Gerçekten de afetin getirdiği ilave kamu giderleri yükünün, aynı statüye tabi ve mali ödeme gücüne sahip başka mükellefler bulunmasına rağmen, çok sınırlı sayıda bir mükellef kitlesinden alınması; vergi yükünün dağılımı bakımından mali güce göre kurulması gereken eşitliği, indirim ve istisnalardan yararlanan kurumlar vergisi mükellefleri aleyhine bozduğunu, aynı zamanda Anayasa'nın 10 uncu maddesinde yer alan kanun önünde eşitlik ilkesine de aykırı bir durum yarattığını düşünüyorum.
Açılan davaların ne şekilde sonuçlanacağını bilemiyoruz.
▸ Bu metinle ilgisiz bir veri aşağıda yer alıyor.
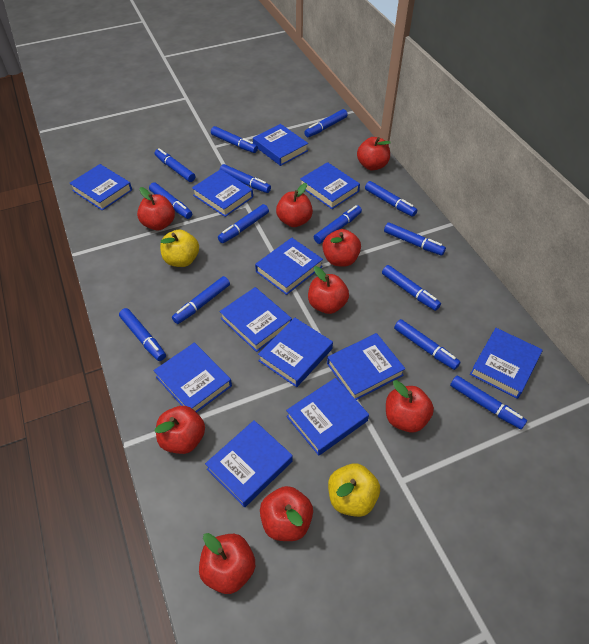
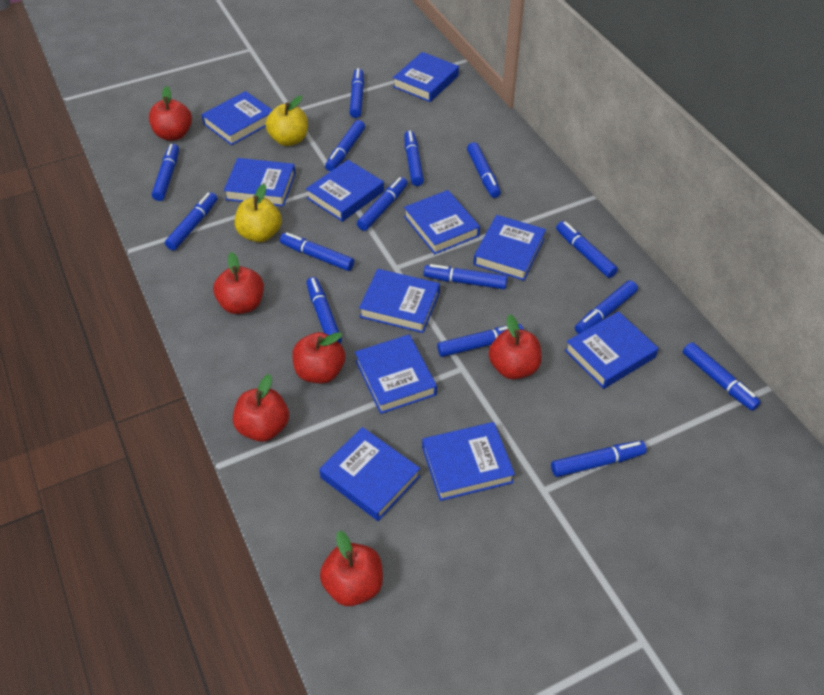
blue book: [69,164,132,210] [154,342,232,413] [192,169,253,217] [205,420,293,508] [219,287,292,352] [253,124,308,166] [255,238,323,295] [258,318,333,387] [286,378,369,456] [300,162,360,209] [327,333,405,400] [470,328,543,399] = 12 -> [201,91,272,145] [224,158,296,207] [306,160,384,222] [319,427,420,521] [355,334,437,414] [359,269,440,333] [393,52,459,102] [404,190,480,254] [422,422,515,501] [473,215,546,281] [565,311,658,389] = 11
blue marker: [119,308,166,361] [149,182,192,219] [155,148,195,182] [172,276,230,324] [211,126,258,153] [218,204,269,243] [220,164,271,193] [304,109,348,137] [314,205,362,244] [365,181,417,217] [382,265,441,311] [384,222,446,255] [394,319,460,370] [450,376,527,429] = 14 -> [152,144,179,201] [165,192,217,251] [280,232,354,271] [306,277,342,344] [325,120,365,172] [349,68,364,118] [357,177,407,231] [404,130,424,186] [424,264,508,289] [437,324,524,357] [467,142,501,198] [551,441,647,477] [556,221,618,278] [575,280,638,334] [683,342,761,411] = 15
red apple: [137,187,175,230] [155,406,205,454] [199,533,255,594] [260,486,313,541] [276,183,313,227] [308,266,349,314] [322,229,361,267] [357,137,391,170] [386,380,434,433] = 9 -> [149,86,192,141] [213,252,264,314] [233,374,289,442] [292,332,345,383] [320,531,383,606] [489,314,541,379] = 6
Çünkü önceki düzenlemelerin aksine ek vergi bu defa çok farklı bir şekilde ihdas edildi.
Seçimden önceki Meclis, ek vergiyi, efektif vergi yükü sıfır veya düşük oranlı mükelleflerden almayı tercih etti. Bu yaklaşımla da ciddi bir eleştiri almadığını söylemek mümkün. Çünkü ek vergiyi, bazı istisna ve indirimler ile yatırım teşvik belgeli yatırımlar dolayısıyla hak kazanılan düşük oranlı vergilemeden yararlanan kurumlarla sınırlı uygulamak savulması kolay bir tercihti. Buna Mecliste muhalefet partilerinin de güçlü bir şekilde itiraz etmeyerek bu yaklaşımı desteklediklerini söyleyebiliriz.
Peki ek vergiye ilaveten yeni deprem vergilerine ihtiyaç var mı?
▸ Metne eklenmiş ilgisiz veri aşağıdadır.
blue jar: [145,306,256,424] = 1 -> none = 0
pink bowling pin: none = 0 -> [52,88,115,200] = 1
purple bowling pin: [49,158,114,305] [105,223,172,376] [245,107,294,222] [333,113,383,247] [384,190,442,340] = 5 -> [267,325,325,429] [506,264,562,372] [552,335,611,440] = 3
Seçimden sonraki dedikodular, geçmişteki net aktif vergisi, ek emlak ve ek motorlu taşıtlar vergisi gibi olağanüstü nitelikteki vergilerin getirilme olasılığının yüksek olduğu yönünde. Umarım bunlar dedikodu seviyesinde kalır. Çünkü yaşadığımız ekonomik durum ve yüksek enflasyonist ortam, deprem vergisi alınabilecek kişi ve kurum bırakmadı. Bunların mali durumlarını çok bozdu. Özetle gerek bireysel gerekse kurumsal olarak mükelleflerin ek vergi ödeyecek mali gücü (takati) kalmadı.
Ödenen yüksek kurumlar vergisine aldanmamak gerekir, çünkü bu yüksek vergilerin nedeni enflasyonist kazançlar ile döviz yükümlülükleri için tedbirli davranan mükelleflerin lehine doğan kur farkları. Bunlar da reel bir kazanç değil.
Devletimizin bu zor süreçte mükellefleri desteklemesi, deprem vergileri ile daha da kötü duruma düşürmemesi gerekir!